This Week in Coding: Selection Sort

Jake Lira
2 min readMar 1, 2021

--

This week I decided to spend more time with algorithms and data structures. I decided I would take a look at sorting algorithms, so let’s jump in with selection sort. Selection sort is similar to bubble sort, but instead of placing the large values into a sorted position first, you place the smaller ones.

Let’s think about how we would implement selection sort in a few steps:

  • Store the first element from the array as the smallest value(minimum)
  • Compare the minimum to the next value in the array, looking for a smaller number.
  • If a smaller number is found make that index the new minimum and continue iterating through the array.
  • Once you reach the end of the array if the minimum is not the value of index you started with, swap the two values.
  • Repeat the steps with the next element until the array is sorted.

Let’s say we are given this array : [10,5,3,2,6,4,3,1]

We want to first start by looping over the array and based off our pseudocode we will create a variable(min) and store the first index of the array.

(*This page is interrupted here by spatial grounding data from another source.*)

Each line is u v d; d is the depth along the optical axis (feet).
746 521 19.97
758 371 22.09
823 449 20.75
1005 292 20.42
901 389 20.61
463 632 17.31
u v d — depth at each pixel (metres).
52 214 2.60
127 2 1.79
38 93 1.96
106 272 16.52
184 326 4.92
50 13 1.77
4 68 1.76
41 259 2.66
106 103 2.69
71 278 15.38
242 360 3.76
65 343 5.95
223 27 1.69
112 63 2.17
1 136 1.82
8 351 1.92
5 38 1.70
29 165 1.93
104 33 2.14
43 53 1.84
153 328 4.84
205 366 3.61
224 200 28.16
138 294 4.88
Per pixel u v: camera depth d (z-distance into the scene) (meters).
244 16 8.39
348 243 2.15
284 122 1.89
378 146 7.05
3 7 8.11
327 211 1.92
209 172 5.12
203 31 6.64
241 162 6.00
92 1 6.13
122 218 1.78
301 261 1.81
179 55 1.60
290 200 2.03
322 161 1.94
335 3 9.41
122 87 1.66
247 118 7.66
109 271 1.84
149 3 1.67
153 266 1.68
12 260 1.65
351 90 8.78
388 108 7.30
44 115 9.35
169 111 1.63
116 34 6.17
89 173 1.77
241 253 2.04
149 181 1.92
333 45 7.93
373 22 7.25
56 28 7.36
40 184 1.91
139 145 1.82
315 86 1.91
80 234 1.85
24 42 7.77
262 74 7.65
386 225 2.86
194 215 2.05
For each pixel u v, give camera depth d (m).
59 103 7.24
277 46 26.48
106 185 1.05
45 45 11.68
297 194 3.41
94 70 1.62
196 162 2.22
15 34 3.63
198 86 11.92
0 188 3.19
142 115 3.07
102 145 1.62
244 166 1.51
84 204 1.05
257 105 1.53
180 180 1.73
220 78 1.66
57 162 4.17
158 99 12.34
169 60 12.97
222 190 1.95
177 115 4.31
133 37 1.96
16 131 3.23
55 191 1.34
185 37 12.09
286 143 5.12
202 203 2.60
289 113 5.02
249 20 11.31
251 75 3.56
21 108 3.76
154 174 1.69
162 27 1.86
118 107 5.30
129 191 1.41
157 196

Next we will create a nested loop with j, here we will compare if arr[j] is less than arr[min]. If it is, we will set min to j.

Once we iterated through the loop we create a variable called temp and set that to arr[i]. We set arr[i] to arr[min] and arr[min] to temp.

We first check to see if i is not equal to min, if it’s true we implement the temp swap above and continue through the array. Returning the sorted array.

Selection Sort does not have the best time complexity as it is 0(n²).